(DOCUMENT SEGMENT Opens)

CHAPTER 2

Identifying the Purpose and Need for TPIMS

This chapter’s objective is to help an agency articulate the purpose and need for implementing a TPIMS program. Developing the purpose and need is a crucial step in initiating the TPIMS program lifecycle, as it establishes the rationale for TPIMS as the preferred alternative for addressing a critical freight transportation issue. A well-defined purpose and need are required to convince management and decision-makers that TPIMS is the best option to manage available truck parking efficiently among the myriad competing interests for funding.

The following actions can be undertaken to solidify a purpose and need:

• Establish a Purpose and Need.
• Point to TPIMS Deployment Examples.
• Identify and Engage Stakeholders.
• Tailor a TPIMS Solution.
• Identify a Process for Project Delivery.
• Identify Funding Opportunities.

The subsections in the chapter describe steps that a transportation agency or other IOO could use to commence their TPIMS program activities.

(DOCUMENT SEGMENT Closes)

YOUR TASK → Pick up the chapter on identifying the purpose and need for TPIMS after its last sentence and continue it. The records that come next have no connection to the TPIMS chapter.

(DATASET ENTRIES Opens)

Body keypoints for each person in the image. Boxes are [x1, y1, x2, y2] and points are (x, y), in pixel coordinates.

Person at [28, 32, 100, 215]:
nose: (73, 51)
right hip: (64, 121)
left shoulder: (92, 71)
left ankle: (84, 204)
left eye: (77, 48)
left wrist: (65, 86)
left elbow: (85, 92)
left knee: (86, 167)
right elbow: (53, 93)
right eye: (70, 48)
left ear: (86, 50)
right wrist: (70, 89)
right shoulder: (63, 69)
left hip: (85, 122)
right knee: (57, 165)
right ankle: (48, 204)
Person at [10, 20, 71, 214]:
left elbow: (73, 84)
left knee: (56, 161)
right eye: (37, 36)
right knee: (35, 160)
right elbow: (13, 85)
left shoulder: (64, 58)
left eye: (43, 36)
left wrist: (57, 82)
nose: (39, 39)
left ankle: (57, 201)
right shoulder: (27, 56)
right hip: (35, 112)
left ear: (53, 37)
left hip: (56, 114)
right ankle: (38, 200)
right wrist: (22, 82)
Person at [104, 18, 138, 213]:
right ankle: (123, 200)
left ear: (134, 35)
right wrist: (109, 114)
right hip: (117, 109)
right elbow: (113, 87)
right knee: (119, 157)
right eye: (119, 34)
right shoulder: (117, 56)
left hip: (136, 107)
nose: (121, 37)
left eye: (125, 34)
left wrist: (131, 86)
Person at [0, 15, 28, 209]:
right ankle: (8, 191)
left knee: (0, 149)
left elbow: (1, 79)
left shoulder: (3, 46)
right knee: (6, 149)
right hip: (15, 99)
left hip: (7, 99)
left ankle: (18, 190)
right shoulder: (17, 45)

(DATASET ENTRIES Closes)
(DATASET ENTRIES Opens)

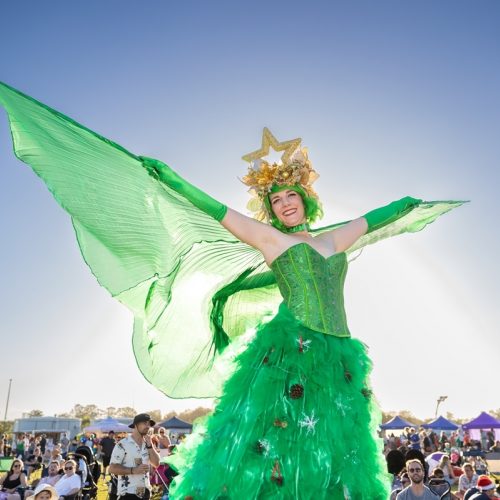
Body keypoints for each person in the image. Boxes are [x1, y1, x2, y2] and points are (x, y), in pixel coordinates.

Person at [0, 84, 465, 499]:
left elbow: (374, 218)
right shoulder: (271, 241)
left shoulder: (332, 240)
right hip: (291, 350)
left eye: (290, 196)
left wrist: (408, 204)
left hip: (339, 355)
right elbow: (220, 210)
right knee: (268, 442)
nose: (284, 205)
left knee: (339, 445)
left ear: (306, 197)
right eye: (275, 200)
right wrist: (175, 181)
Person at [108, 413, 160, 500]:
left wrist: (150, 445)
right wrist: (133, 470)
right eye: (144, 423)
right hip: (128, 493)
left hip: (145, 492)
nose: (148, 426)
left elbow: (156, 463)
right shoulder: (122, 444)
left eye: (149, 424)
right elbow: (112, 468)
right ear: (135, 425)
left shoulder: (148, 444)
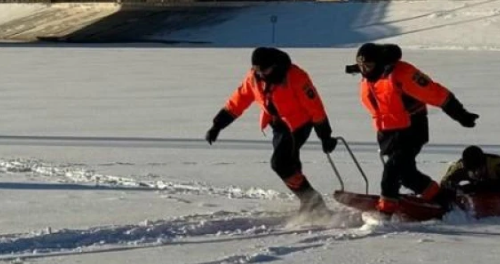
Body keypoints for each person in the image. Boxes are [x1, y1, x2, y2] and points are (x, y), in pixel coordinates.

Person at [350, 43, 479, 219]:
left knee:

(DATASET ENTRIES Closes)

EXERCISE ANSWER →
Establish a Purpose and Need

One of the first steps to build an agency-specific purpose and need for TPIMS is to understand the higher-level reasons why TPIMS is an appropriate option. The problem a TPIMS will address is fairly straightforward: truck drivers do not know whether an upcoming truck parking facility will have available spaces for them, and with limited truck parking capacity in the system, it is extremely challenging to plan ahead and predict where parking will be available (Boris and Brewster 2016). This inhibits the truck driver’s ability to plan their route in an optimal manner, potentially forcing an earlier stop (and subsequently less income) or risking to either (1) find parking at the lot (the best outcome), (2) risk an HOS violation by driving to the next parking facility, or (3) park in an unauthorized location to meet the HOS requirement. When dealing with these issues on a daily basis, many surveyed truck drivers cite these challenging decisions as a source of frustration and anxiety (MAASTO 2016). In ATRI’s Top Industry Issues report, “truck parking” was the top issue for truck drivers three years in a row (American Transportation Research Institute 2023).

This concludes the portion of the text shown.